# cheaper no name copies of MagicShine lights on eBay



## ussprinceton2004 (Apr 9, 2007)

Should I purchase these cheaper bike lights from eBay, which look exactly the same as the MagicShine lights? Or, should I pay the extra $30 or so to get the MagicShine brand instead? If so, why? TIA.

This one is the XM-L

2-In-1 CREE XM-L T6 LED Max 1600Lm Headlamp Bike Light | eBay

This one is the SSC-P7

SSC-P7 Waterproof 3-Mode 900-Lumen LED Bike Light Set | eBay


----------



## simen (Oct 21, 2004)

I have this one:
T6 Water Resistant XML-T6 3-Mode 1200-Lumen White LED Bike Light with Battery Pack Set - Free Shipping - DealExtreme
It's good, no doubt about it. The beam is extremely focused even more than DX 1000L headlight (MJ-808E HA-III CREE XM-LT60 3-Mode 1000-Lumen LED Bike Light Set (4x18650) - Free Shipping - DealExtreme), it has glow-in-the-dark o-ring and a clear lens and reflector. Build quality is good, connectors are not tight but I'll change them to Lupine standard anyway. I didn't notice battery life indicators, on/ff button glows green only (but I used it only for an hour). For 44$ you can't go wrong.


----------



## Road_Runner (Mar 31, 2009)

I went upmarket by 70c and got this one and it's been excellent so far, good quality build and a really nice bright beam with plenty of spill as well. And the light housing is slightly longer as well to help with better cooling.
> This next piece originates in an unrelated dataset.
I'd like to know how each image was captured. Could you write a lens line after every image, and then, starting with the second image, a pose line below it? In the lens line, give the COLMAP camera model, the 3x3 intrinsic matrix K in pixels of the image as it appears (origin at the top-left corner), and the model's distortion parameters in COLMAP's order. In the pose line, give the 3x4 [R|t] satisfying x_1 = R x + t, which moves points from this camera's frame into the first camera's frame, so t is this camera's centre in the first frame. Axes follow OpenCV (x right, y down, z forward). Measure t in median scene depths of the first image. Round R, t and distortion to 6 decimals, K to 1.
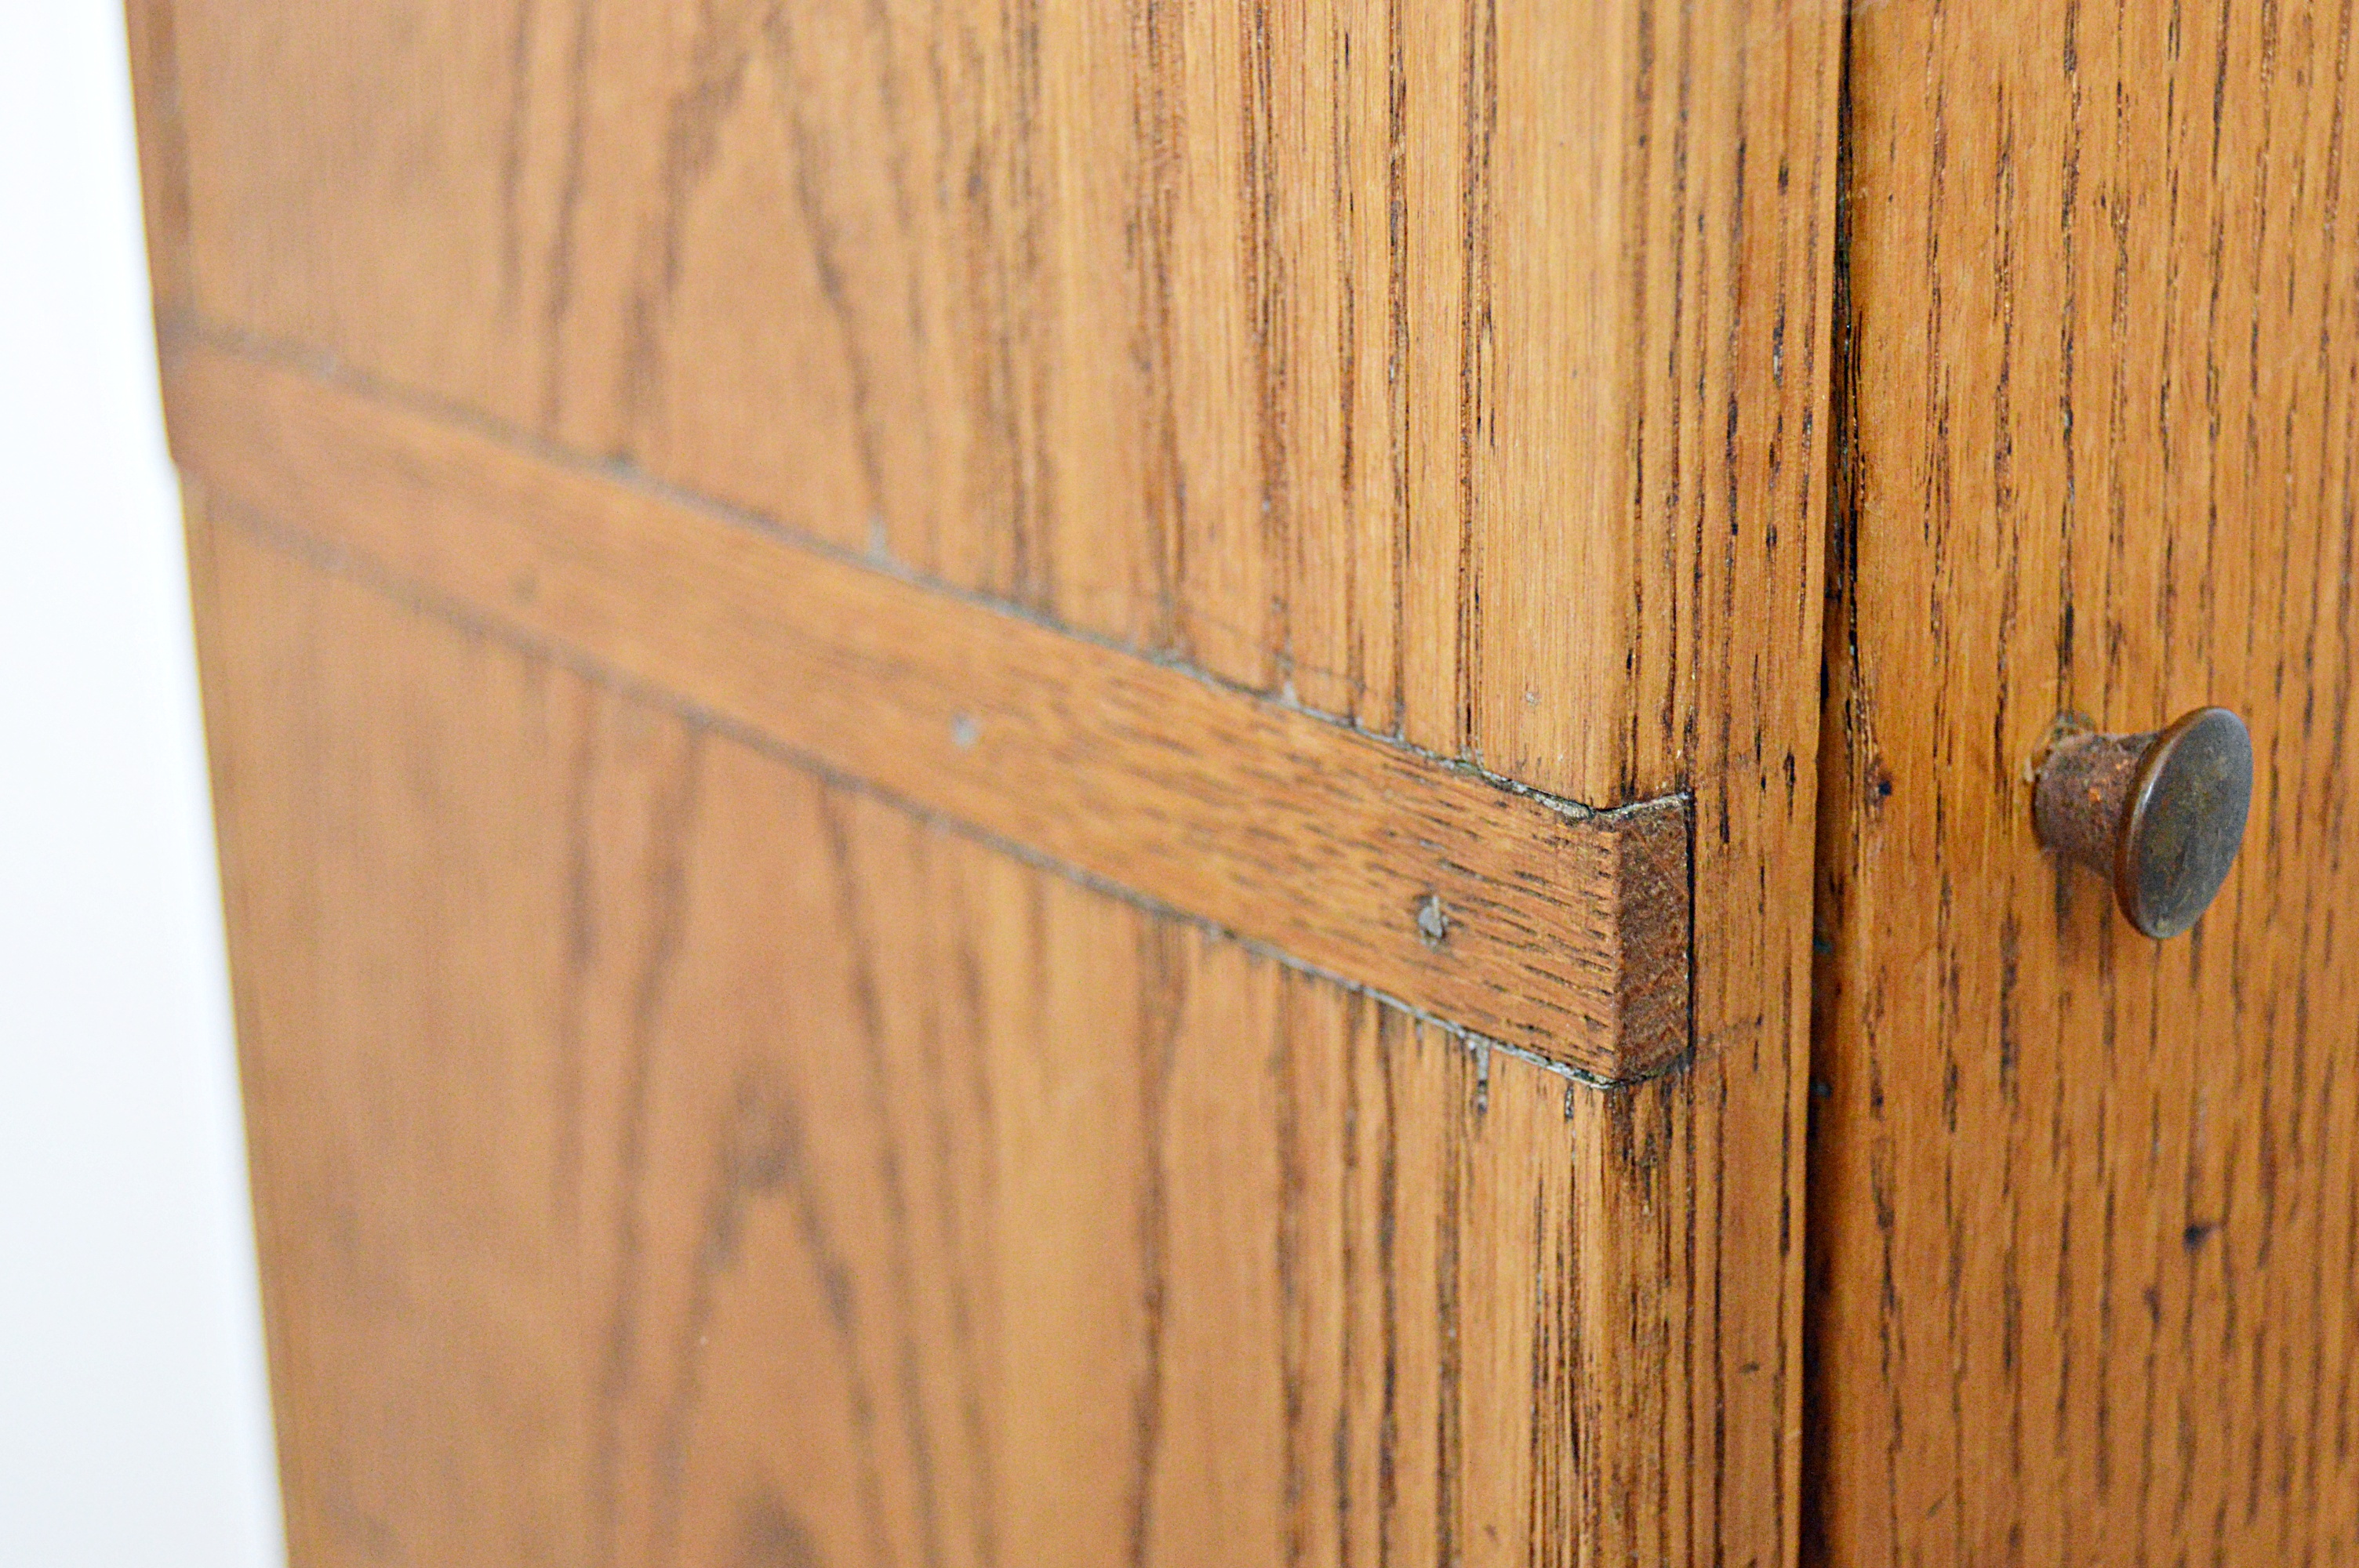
lens RADIAL K [[3950.4, 0, 1179.5], [0, 3950.4, 784.0], [0, 0, 1]] dist [0.046450, 0.019832]
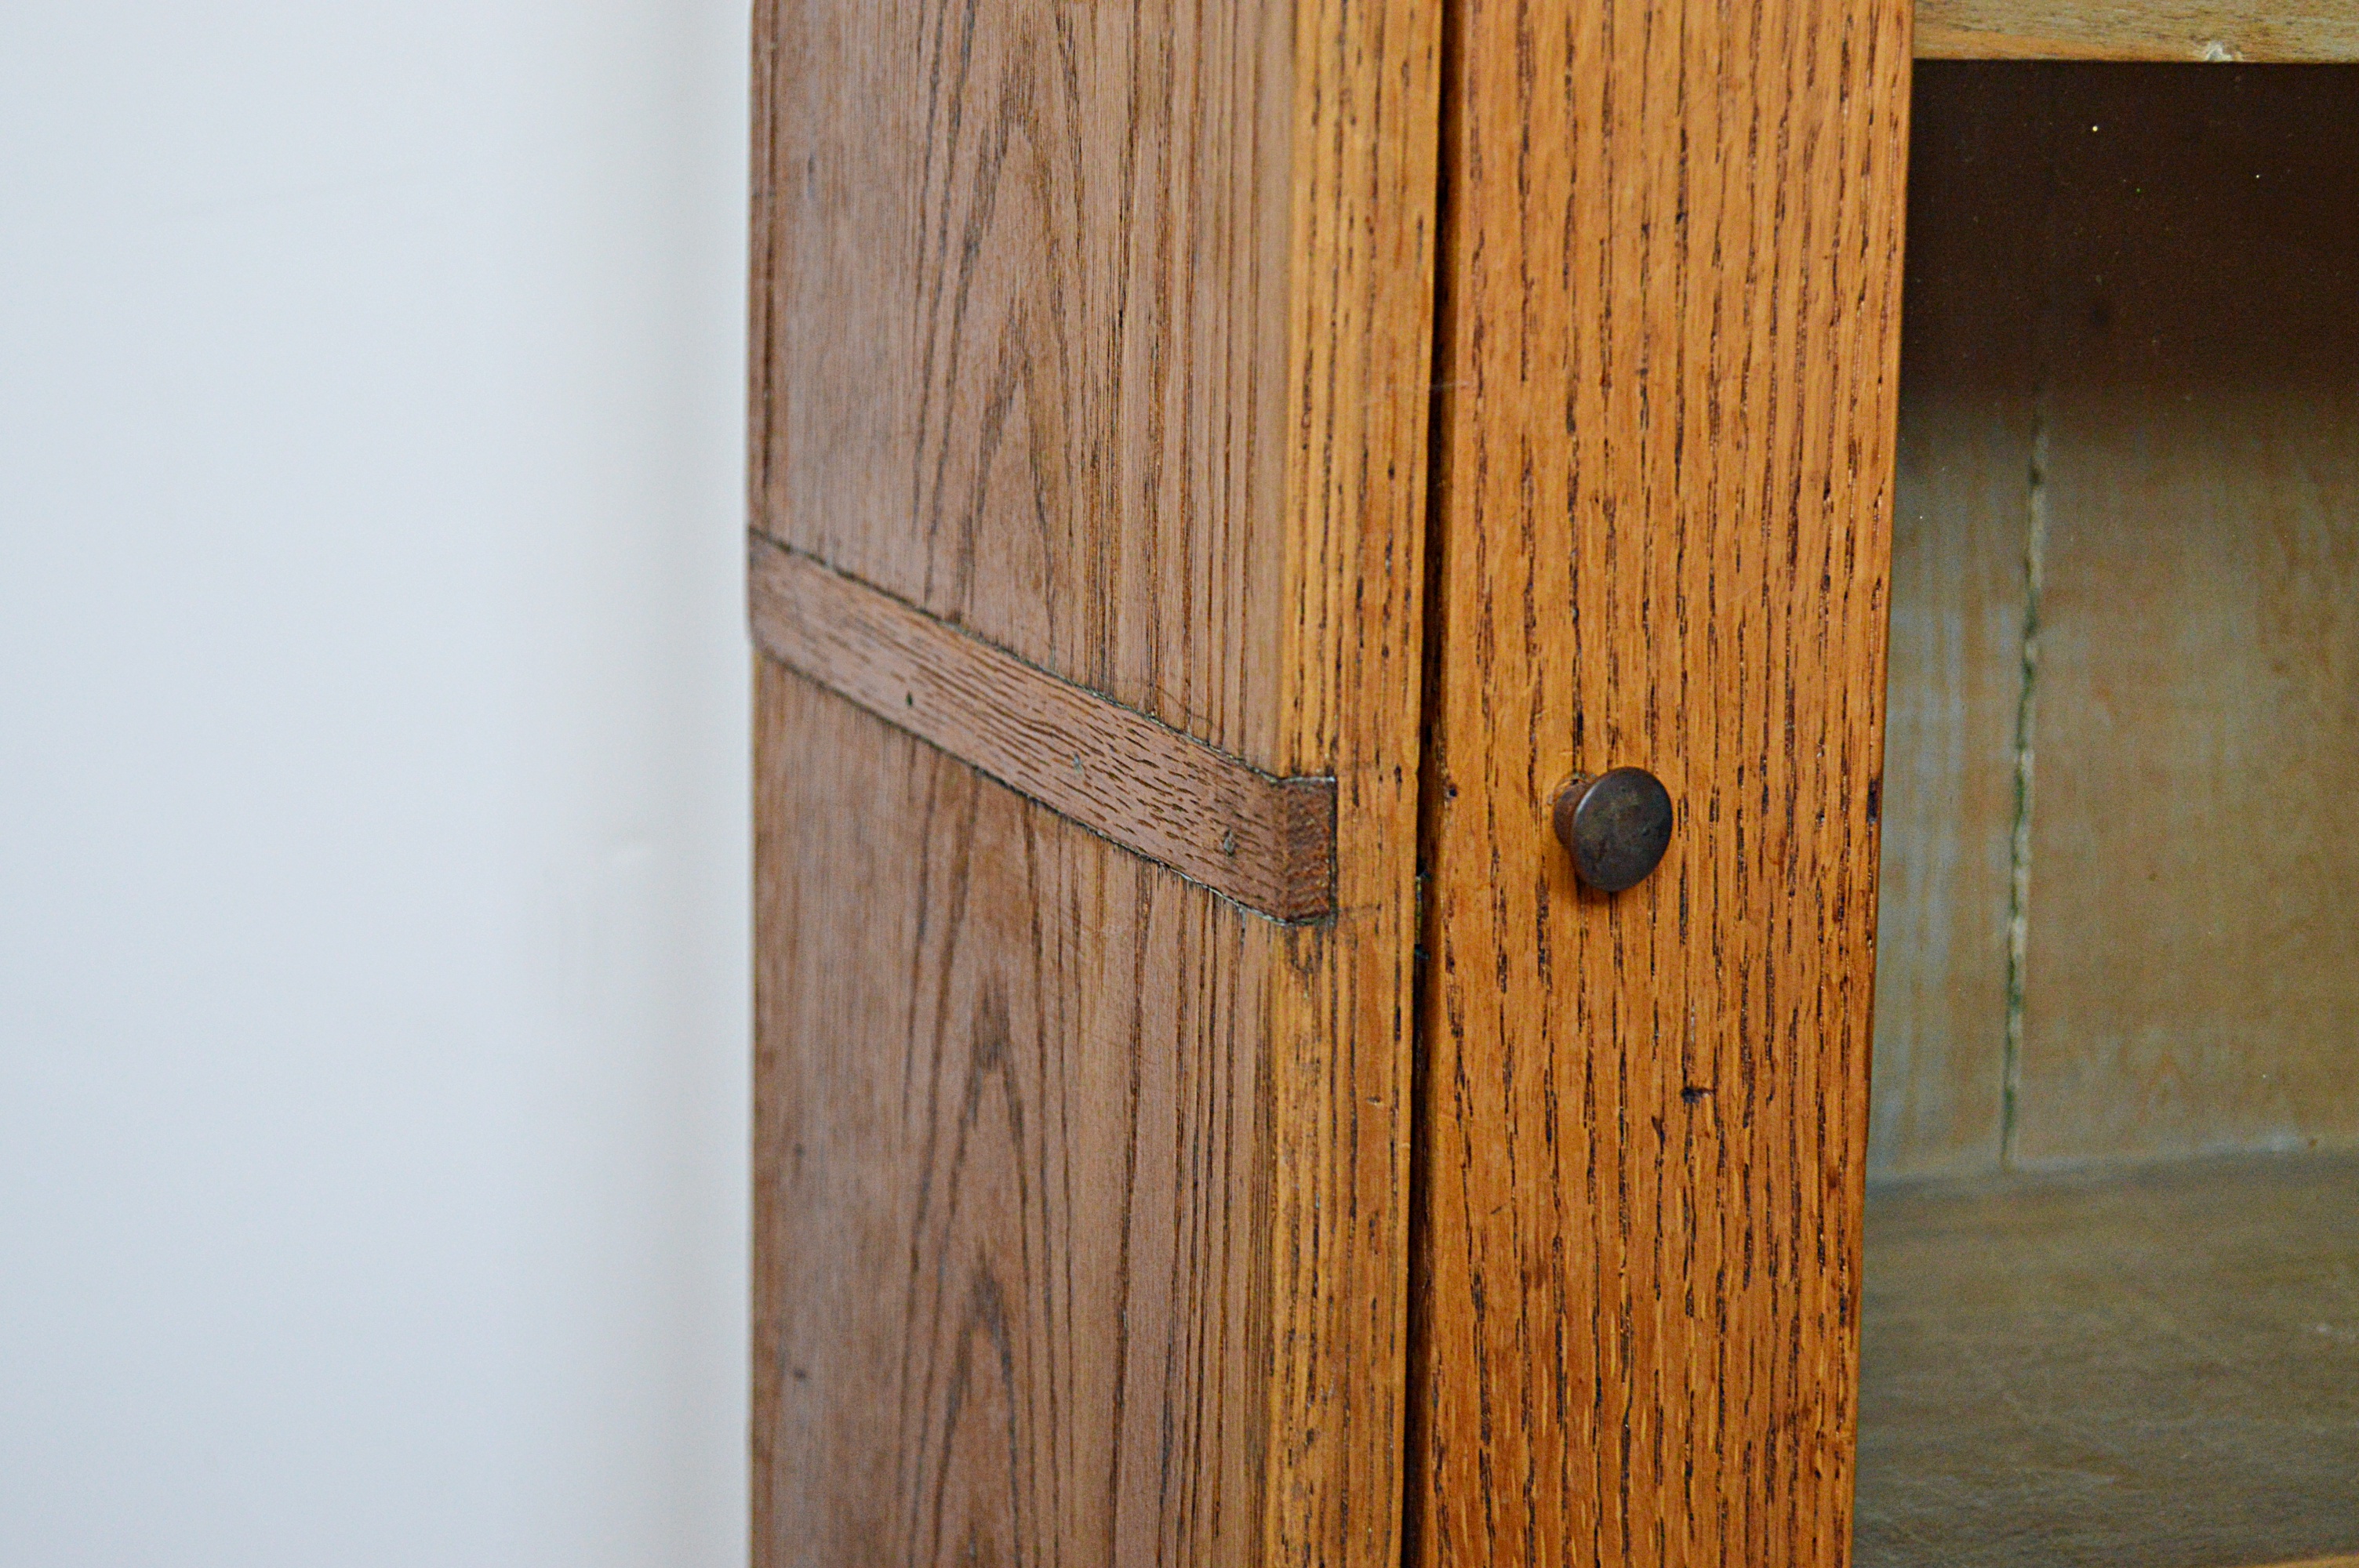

Plus I would rather buy it direct from DX than buy from somebody who also bought from DX and then put it on ebay with a price markup.

And you can be sure that DX will still be there in the months ahead to deal with RMA issues, but your ebay seller might not.


----------



## ussprinceton2004 (Apr 9, 2007)

thanks simen and Road_Runner. Where can I buy a second or replacement battery for this T6 Assault Crown Water Resistant XML-T6 3-Mode 1200-Lumen White LED Bike Light with Battery Pack Set - Free Shipping - DealExtreme ?


----------



## Over The Bars (Aug 28, 2011)

I just ordered mine from DX as well. Will post up once I get to use it.


----------



## isleblue65 (Sep 5, 2009)

Over The Bars said:


> I just ordered mine from DX as well. Will post up once I get to use it.


+1

I got this one rated at 1200 lumen (Manufacturer rated)
T6 Water Resistant XML-T6 3-Mode 1200-Lumen White LED Bike Light with Battery Pack Set - Free Shipping - DealExtreme

Does anyone know what the actual lumen output of this light with the XML-T6 might be? Also wonder what the "Assault crown" is? Is that the name of the light model, or something else?


----------



## znomit (Dec 27, 2007)

isleblue65 said:


> +1
> 
> I got this one rated at 1200 lumen (Manufacturer rated)
> T6 Water Resistant XML-T6 3-Mode 1200-Lumen White LED Bike Light with Battery Pack Set - Free Shipping - DealExtreme
> ...


Assault crown is the jagged ring on the front. On a flashlight its for bashing baddies over the head with.
Output is probably around the 600lm mark (a bit brighter than the old P7 magicshines).
I've had 4 or 5 rides with mine and quite happy so far.


----------



## isleblue65 (Sep 5, 2009)

znomit said:


> Assault crown is the jagged ring on the front. On a flashlight its for bashing baddies over the head with.
> Output is probably around the 600lm mark (a bit brighter than the old P7 magicshines).
> I've had 4 or 5 rides with mine and quite happy so far.


Thanks for the description. I'd like to see someone using their headlamp to bash baddies with :thumbsup:

I have 2 old P7s that have been running strong for 2 years and no complaints, so I should be very happy with this one, especially for 45 bucks. Good to hear you like yours!


----------